Of course, just as one can debate the existence of gravity or the roundness of the Earth, one can debate the topness and bottomness of chocolate biscuits, but you do so at the risk of being tried as a witch and burned at the stake for heresy.

In spite of this, McVitie’s have sided with the heretics.

From the McVitie’s point of view, it’s simple:

The biscuits move along a production line on a rack, which then pass through a delicious-sounding “reservoir of chocolate”, which coats the ‘bottom’ of the biscuit, leaving the ‘top’ chocolate-free.

If this were taking place in a court of law, this would be the defence’s Exhibit A – their one and only exhibit.

Then, if it pleases the court, may I present the case for the prosecution*.

Your Honour, I put it to you simply: No. Just, no. Here’s why.

Here’s a picture of a bicycle being assembled in the Brompton factory in West London. You’ll notice that, at this stage in the assembly process, the wheels are above the handlebars.

Does this then mean that the wheels are actually on the top of the bicycle? Have we, the foolish public, been riding our bicycles the wrong way round for all these years?

Should we be wedging the back tyre between our arse-cheeks, grasping the spokes of the front wheel to steer and dragging our feet along the floor like the Flintstones pedal a car?

Just because something is made in a particular way doesn’t mean that it is defined by that process. Most babies enter the world head-first, and yet the handstand is not our default mode of existence.

I put it to you that the method of production does not determine the specifications of a product; rather, it is the other way round.

If McVitie’s specified that the chocolate be on the bottom of the biscuit and then built their factory in accordance with that specification – which, according to the answer on Facebook, does not appear to the case – then that would be fine.

It would be utterly ludicrous, but in terms of commitment to an ideology, ultimately fine.

Except it wouldn’t be fine, because why the fuck would the chocolate be on the bottom of the biscuit? In which happy kingdom of thought does that pass for logic? Just look at this for one minute.

Look how beautiful that looks. Look at the shine, the texturing, the perky peaks and inviting troughs of the layered chocolate. Who in their right mind thinks that belongs on the bottom, hidden from sight?

Moreover, chocolate has a tendency to melt, and if you’re on a deep-dive into the packet, this can get your fingers all mucky.

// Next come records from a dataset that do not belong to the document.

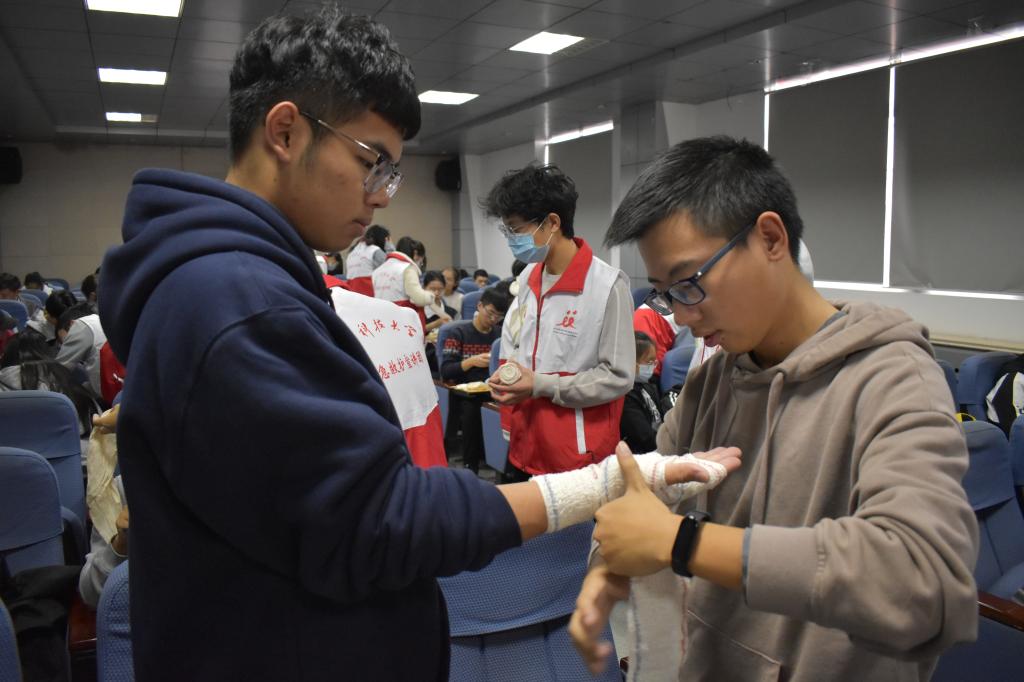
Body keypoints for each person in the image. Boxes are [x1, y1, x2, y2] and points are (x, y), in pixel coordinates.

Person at [95, 10, 725, 680]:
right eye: (372, 163)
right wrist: (599, 486)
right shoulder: (237, 301)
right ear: (285, 132)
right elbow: (381, 520)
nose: (381, 197)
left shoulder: (238, 283)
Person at [570, 136, 980, 681]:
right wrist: (614, 565)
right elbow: (645, 507)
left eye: (690, 283)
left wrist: (682, 543)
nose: (682, 317)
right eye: (666, 293)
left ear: (769, 238)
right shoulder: (711, 381)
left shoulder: (894, 379)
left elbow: (921, 584)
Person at [484, 164, 634, 478]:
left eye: (516, 230)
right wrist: (509, 377)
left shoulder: (607, 286)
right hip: (525, 443)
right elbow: (519, 346)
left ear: (553, 222)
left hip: (576, 456)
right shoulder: (528, 278)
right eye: (507, 231)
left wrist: (541, 385)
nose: (511, 240)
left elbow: (618, 377)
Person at [440, 287, 510, 473]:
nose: (493, 319)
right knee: (471, 408)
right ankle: (470, 465)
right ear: (479, 306)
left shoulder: (500, 335)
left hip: (492, 387)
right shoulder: (458, 333)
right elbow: (446, 370)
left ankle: (503, 466)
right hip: (464, 390)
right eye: (490, 313)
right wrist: (471, 361)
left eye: (499, 316)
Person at [372, 235, 433, 330]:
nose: (421, 263)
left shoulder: (377, 271)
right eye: (421, 259)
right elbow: (419, 299)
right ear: (416, 254)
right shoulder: (408, 268)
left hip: (382, 319)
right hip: (403, 321)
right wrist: (431, 296)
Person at [619, 331, 663, 453]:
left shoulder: (649, 386)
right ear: (632, 362)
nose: (653, 366)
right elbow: (645, 437)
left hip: (661, 445)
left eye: (654, 362)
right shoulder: (625, 396)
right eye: (649, 362)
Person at [54, 301, 108, 399]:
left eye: (65, 341)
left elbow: (58, 371)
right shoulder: (100, 320)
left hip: (111, 393)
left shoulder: (80, 325)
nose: (65, 347)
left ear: (71, 324)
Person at [345, 223, 389, 296]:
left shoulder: (351, 252)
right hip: (371, 295)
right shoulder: (375, 251)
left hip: (353, 294)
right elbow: (390, 271)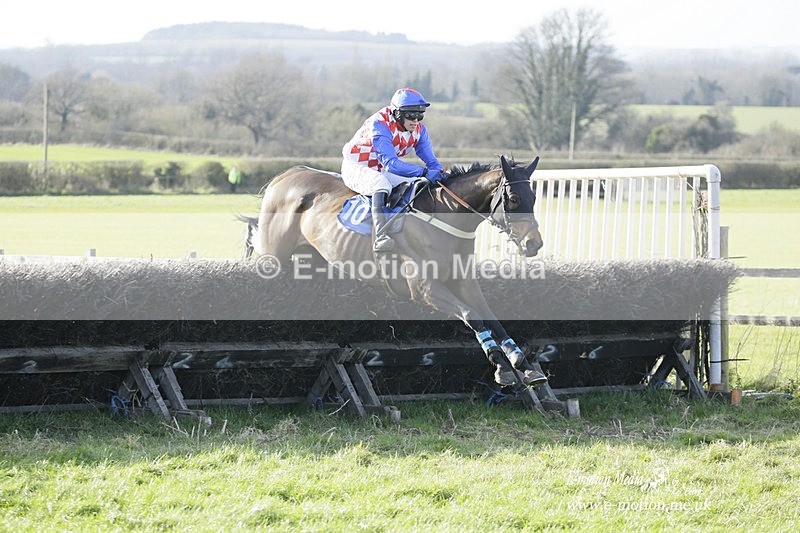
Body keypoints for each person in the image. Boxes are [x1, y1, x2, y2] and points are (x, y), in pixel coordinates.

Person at [341, 87, 445, 253]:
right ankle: (381, 236)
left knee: (418, 183)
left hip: (380, 167)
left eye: (420, 115)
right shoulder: (380, 124)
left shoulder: (419, 130)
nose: (416, 120)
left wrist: (439, 173)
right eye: (411, 115)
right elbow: (390, 164)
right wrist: (424, 172)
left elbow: (431, 161)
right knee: (380, 184)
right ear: (397, 113)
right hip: (357, 166)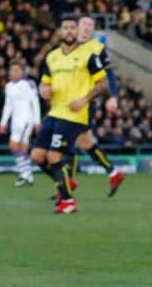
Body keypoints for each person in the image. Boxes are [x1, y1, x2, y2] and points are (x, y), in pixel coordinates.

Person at [31, 19, 108, 214]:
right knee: (37, 156)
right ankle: (65, 180)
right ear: (60, 31)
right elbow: (44, 84)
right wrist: (43, 91)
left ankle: (68, 201)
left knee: (53, 156)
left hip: (74, 115)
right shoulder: (52, 57)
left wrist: (84, 100)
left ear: (77, 31)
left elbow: (102, 84)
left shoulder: (89, 55)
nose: (69, 31)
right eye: (65, 27)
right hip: (54, 113)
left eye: (72, 27)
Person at [72, 15, 126, 197]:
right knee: (86, 143)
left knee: (68, 140)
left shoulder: (97, 48)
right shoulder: (68, 46)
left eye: (90, 25)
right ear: (78, 26)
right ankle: (114, 173)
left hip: (86, 101)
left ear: (93, 29)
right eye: (84, 24)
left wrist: (113, 97)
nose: (86, 27)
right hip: (69, 101)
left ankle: (67, 185)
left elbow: (109, 74)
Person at [0, 61, 41, 187]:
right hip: (15, 122)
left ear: (22, 71)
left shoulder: (28, 84)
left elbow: (35, 102)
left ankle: (25, 174)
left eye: (17, 70)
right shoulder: (9, 86)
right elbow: (8, 106)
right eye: (12, 70)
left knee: (15, 146)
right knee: (20, 148)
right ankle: (27, 176)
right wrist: (3, 123)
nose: (14, 72)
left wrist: (37, 121)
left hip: (27, 120)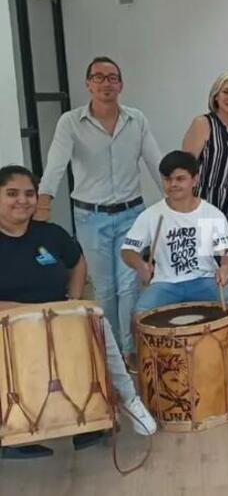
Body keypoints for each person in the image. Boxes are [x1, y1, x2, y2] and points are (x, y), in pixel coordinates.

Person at [0, 165, 156, 460]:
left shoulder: (50, 233)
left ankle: (120, 405)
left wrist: (72, 298)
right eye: (12, 194)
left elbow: (77, 262)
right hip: (7, 323)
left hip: (58, 316)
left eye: (29, 194)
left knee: (97, 319)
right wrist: (27, 314)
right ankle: (12, 433)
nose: (22, 200)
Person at [36, 56, 162, 367]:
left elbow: (155, 162)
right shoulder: (71, 122)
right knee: (105, 287)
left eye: (112, 77)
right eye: (99, 77)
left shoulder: (137, 120)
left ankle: (131, 351)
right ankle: (111, 350)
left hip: (131, 213)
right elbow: (56, 164)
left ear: (120, 84)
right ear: (88, 84)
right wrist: (43, 201)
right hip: (90, 217)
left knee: (130, 283)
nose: (106, 82)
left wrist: (178, 199)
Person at [121, 151, 228, 316]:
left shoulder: (212, 213)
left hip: (205, 280)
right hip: (165, 283)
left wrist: (226, 267)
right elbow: (127, 250)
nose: (173, 184)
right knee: (139, 315)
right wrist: (140, 265)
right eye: (167, 179)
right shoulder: (151, 215)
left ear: (195, 179)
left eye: (180, 178)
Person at [182, 71, 228, 303]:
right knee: (206, 267)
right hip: (209, 204)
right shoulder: (203, 123)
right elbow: (184, 168)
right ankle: (208, 329)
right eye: (226, 92)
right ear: (215, 95)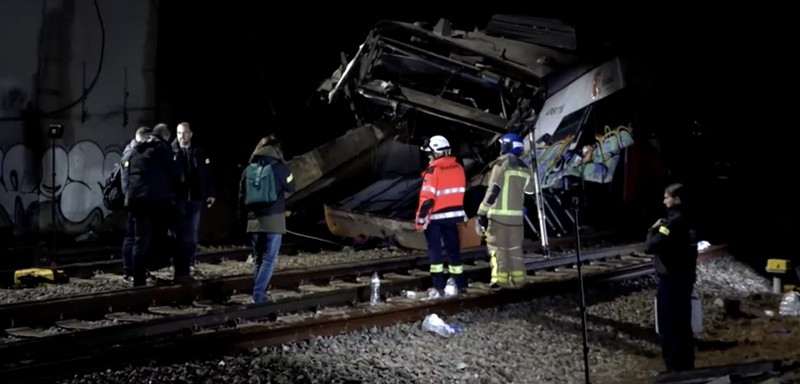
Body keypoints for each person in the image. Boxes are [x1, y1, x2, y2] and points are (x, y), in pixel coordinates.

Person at [645, 183, 697, 372]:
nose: (664, 200)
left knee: (668, 328)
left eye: (667, 197)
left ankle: (673, 368)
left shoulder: (672, 223)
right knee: (684, 327)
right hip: (685, 280)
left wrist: (652, 229)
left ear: (676, 199)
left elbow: (651, 246)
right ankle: (686, 366)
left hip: (671, 281)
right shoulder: (689, 220)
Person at [238, 135, 295, 303]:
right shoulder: (280, 168)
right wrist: (287, 170)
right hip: (274, 220)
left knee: (258, 259)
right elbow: (291, 186)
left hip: (253, 220)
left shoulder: (248, 170)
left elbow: (241, 197)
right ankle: (258, 295)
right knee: (269, 260)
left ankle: (257, 294)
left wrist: (243, 221)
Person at [476, 133, 535, 288]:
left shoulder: (501, 164)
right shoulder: (525, 168)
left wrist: (481, 212)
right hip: (516, 220)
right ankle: (519, 280)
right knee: (515, 249)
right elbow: (530, 195)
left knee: (497, 249)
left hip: (498, 218)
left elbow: (493, 190)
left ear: (506, 146)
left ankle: (500, 280)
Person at [415, 135, 467, 298]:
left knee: (435, 252)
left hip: (435, 218)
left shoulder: (433, 171)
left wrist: (420, 221)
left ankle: (438, 286)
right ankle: (459, 283)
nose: (429, 157)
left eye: (430, 153)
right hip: (453, 217)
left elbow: (427, 200)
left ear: (436, 152)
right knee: (453, 250)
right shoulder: (458, 168)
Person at [172, 122, 216, 269]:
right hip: (178, 199)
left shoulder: (198, 152)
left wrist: (210, 193)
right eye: (179, 133)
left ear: (190, 134)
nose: (181, 136)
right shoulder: (171, 152)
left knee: (192, 233)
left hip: (195, 198)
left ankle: (189, 261)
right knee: (178, 233)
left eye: (184, 133)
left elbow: (207, 174)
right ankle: (178, 262)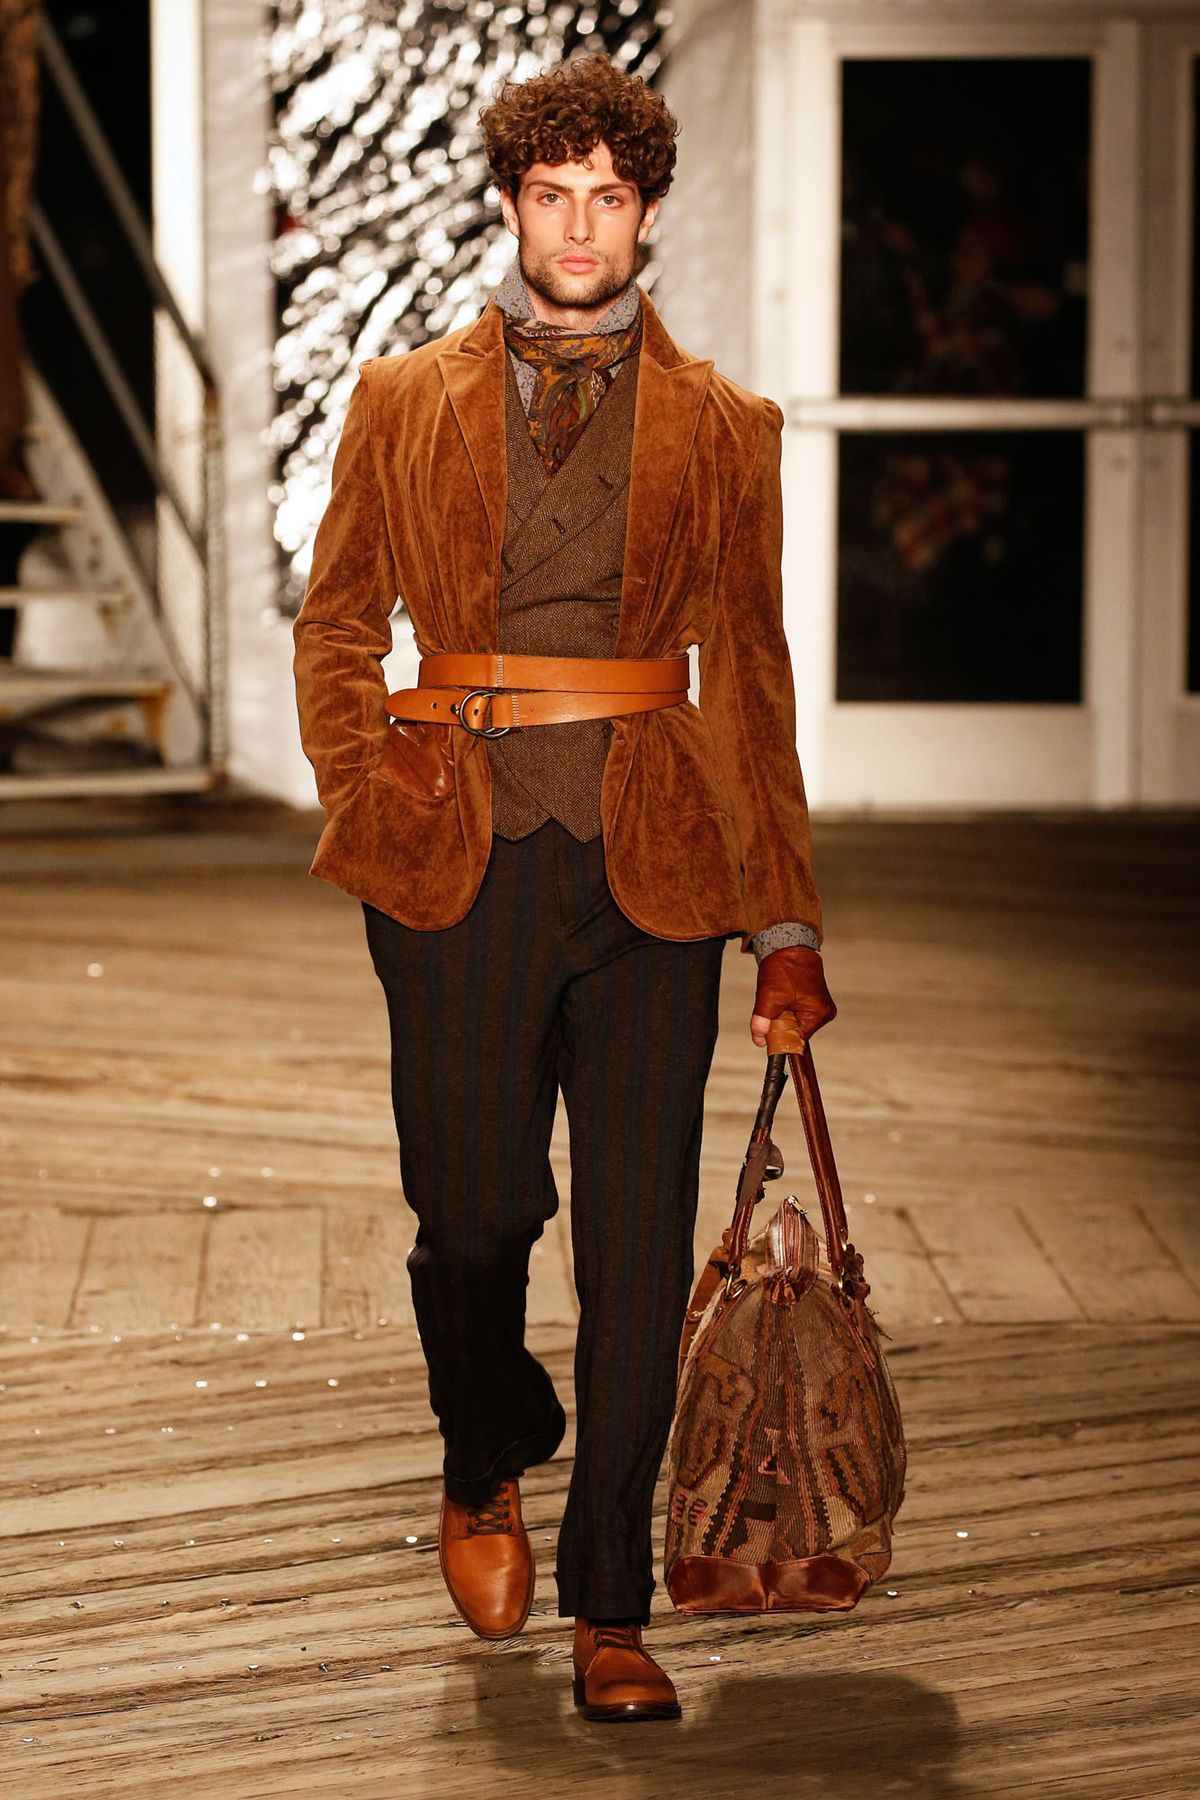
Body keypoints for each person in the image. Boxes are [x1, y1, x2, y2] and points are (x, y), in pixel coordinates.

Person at [292, 51, 836, 1724]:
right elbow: (337, 620)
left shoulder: (727, 428)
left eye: (609, 196)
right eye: (553, 195)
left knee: (636, 1243)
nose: (581, 226)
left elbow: (751, 679)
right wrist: (366, 765)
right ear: (512, 205)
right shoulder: (404, 398)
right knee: (470, 1216)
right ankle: (488, 1447)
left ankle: (611, 1603)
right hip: (456, 850)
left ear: (648, 212)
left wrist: (786, 924)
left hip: (653, 865)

You can hold a biscuit by the bottom, but you can’t hold it by the top, so if you’re trying not to get covered in chocolate, you want the bit in contact with your hands to be chocolate-free.

Aesthetically and ergonomically, there is no reason for the chocolate to be on the bottom of a chocolate biscuit. It doesn’t make sense, and we’re not having it.

McVitie’s, you’re overruled.

*I know the prosecution goes before the defence in court, but it didn’t fit with the metaphor I was using, so fuck off.